=== Document text ===
All triangulated lightning flashed represent an estimate of the
global lightning activity. Since the horizontal magnetic field variations can
easily be monitored continuously, it is possible to determine the temporal
evolution of particularly interesting thunderstorms, for example in Central
Africa, North America, and Australia. The thunderstorms in North America and
Australia exhibit a sharp rise of the flash rate and a decay within one day,
while the high flash rate in Africa persists for 3-4 days and may be associated
with a mesoscale convective system (Laing and Fritsch, 1997) or many individual
thunderstorm cells.
University of Mississippi (University, MS)

=== Entries supplied ===
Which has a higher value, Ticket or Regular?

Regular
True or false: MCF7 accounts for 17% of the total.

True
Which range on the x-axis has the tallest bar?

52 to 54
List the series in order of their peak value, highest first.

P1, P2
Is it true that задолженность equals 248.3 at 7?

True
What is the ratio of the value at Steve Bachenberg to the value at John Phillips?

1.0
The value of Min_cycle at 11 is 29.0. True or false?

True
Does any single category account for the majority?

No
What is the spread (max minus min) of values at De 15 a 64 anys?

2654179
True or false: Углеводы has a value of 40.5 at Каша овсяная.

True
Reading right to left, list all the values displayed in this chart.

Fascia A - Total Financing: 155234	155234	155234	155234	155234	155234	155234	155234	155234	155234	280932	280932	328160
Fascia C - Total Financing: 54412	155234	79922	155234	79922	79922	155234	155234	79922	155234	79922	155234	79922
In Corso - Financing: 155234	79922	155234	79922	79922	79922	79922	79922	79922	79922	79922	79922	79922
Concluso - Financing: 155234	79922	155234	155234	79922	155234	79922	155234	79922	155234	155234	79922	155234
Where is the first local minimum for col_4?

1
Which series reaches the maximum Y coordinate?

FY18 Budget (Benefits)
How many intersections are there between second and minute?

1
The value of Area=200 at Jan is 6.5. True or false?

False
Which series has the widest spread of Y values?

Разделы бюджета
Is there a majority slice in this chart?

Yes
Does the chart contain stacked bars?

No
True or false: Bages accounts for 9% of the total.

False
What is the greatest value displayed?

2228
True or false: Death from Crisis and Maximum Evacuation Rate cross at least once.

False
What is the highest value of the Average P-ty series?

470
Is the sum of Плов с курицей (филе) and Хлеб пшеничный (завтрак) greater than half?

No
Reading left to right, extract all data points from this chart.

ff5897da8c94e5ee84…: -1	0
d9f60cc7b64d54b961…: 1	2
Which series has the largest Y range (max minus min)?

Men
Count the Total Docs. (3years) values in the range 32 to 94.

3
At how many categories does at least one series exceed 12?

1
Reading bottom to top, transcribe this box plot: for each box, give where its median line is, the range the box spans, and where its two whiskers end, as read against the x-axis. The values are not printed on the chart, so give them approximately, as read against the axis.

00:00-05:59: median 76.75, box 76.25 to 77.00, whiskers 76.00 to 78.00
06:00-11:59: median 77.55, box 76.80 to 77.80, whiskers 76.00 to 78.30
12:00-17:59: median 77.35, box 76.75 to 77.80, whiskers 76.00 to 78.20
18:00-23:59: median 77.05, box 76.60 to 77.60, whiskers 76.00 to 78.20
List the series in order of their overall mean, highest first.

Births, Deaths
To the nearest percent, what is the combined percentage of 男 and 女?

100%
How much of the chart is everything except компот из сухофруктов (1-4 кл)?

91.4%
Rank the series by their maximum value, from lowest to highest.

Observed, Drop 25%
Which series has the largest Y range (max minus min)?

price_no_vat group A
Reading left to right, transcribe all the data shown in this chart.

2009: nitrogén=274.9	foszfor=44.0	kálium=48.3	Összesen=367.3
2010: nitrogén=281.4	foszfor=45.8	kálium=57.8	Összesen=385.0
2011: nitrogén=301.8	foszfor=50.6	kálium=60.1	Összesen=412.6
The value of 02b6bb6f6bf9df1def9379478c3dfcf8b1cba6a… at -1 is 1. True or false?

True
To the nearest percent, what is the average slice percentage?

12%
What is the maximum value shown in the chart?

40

=== What to work on ===
[a] List every region that the lightning text names as a location of particularly interesting thunderstorms.
[b] From the lightning text, copy the passage starting with "All triangulated lightning" and going on through "Mississippi (University, MS)".

=== Numbered answers ===
[a]
Central Africa
North America
Australia

[b]
All triangulated lightning flashed represent an estimate of the
global lightning activity. Since the horizontal magnetic field variations can
easily be monitored continuously, it is possible to determine the temporal
evolution of particularly interesting thunderstorms, for example in Central
Africa, North America, and Australia. The thunderstorms in North America and
Australia exhibit a sharp rise of the flash rate and a decay within one day,
while the high flash rate in Africa persists for 3-4 days and may be associated
with a mesoscale convective system (Laing and Fritsch, 1997) or many individual
thunderstorm cells.
University of Mississippi (University, MS)